Extracted page text data
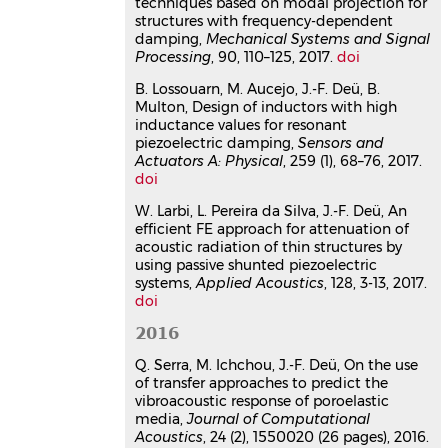
techniques based on modal projection for
Isadora R. Henriques
,
Lucie Rouleau
,
structures with frequency-dependent
Daniel A. Castello
,
Lavinia A. Borges
,
damping,
Mechanical Systems and Signal
Jean-François Deü
Processing
, 90, 110–125, 2017.
doi
Mechanics of Materials
, 2020, 148,
pp.103506.
B. Lossouarn, M. Aucejo, J.-F. Deü, B.
⟨10.1016/j.mechmat.2020.103506⟩
Multon, Design of inductors with high
inductance values for resonant
Article dans une revue
hal-
piezoelectric damping,
Sensors and
03202403v1
Actuators A: Physical
, 259 (1), 68–76, 2017.
Broadband vibration damping of
doi
non-periodic plates by
W. Larbi, L. Pereira da Silva, J.-F. Deü, An
piezoelectric coupling to their
efficient FE approach for attenuation of
electrical analogues
acoustic radiation of thin structures by
Robin Darleux
,
Boris Lossouarn
,
Jean-
using passive shunted piezoelectric
François Deü
systems,
Applied Acoustics
, 128, 3-13, 2017.
Smart Materials and Structures
, 2020,
doi
29 (5), pp.054001.
⟨10.1088/1361-
2016
665X/ab7948⟩
Article dans une revue
hal-
Q. Serra, M. Ichchou, J.-F. Deü, On the use
02909828v1
of transfer approaches to predict the
vibroacoustic response of poroelastic
Smart structures and materials:
media,
Journal of Computational
Vibration and control
Acoustics
, 24 (2), 1550020 (26 pages), 2016.
Ayech Benjeddou
,
Nazih Mechbal
,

**Exercise description**
The lines above starting at the one that contains "Isadora R. Henriques" and ending at the one that contains "piezoelectric coupling to their" must be transcribed exactly, and no other lines may appear.

**Exercise response**
Isadora R. Henriques
,
Lucie Rouleau
,
structures with frequency-dependent
Daniel A. Castello
,
Lavinia A. Borges
,
damping,
Mechanical Systems and Signal
Jean-François Deü
Processing
, 90, 110–125, 2017.
doi
Mechanics of Materials
, 2020, 148,
pp.103506.
B. Lossouarn, M. Aucejo, J.-F. Deü, B.
⟨10.1016/j.mechmat.2020.103506⟩
Multon, Design of inductors with high
inductance values for resonant
Article dans une revue
hal-
piezoelectric damping,
Sensors and
03202403v1
Actuators A: Physical
, 259 (1), 68–76, 2017.
Broadband vibration damping of
doi
non-periodic plates by
W. Larbi, L. Pereira da Silva, J.-F. Deü, An
piezoelectric coupling to their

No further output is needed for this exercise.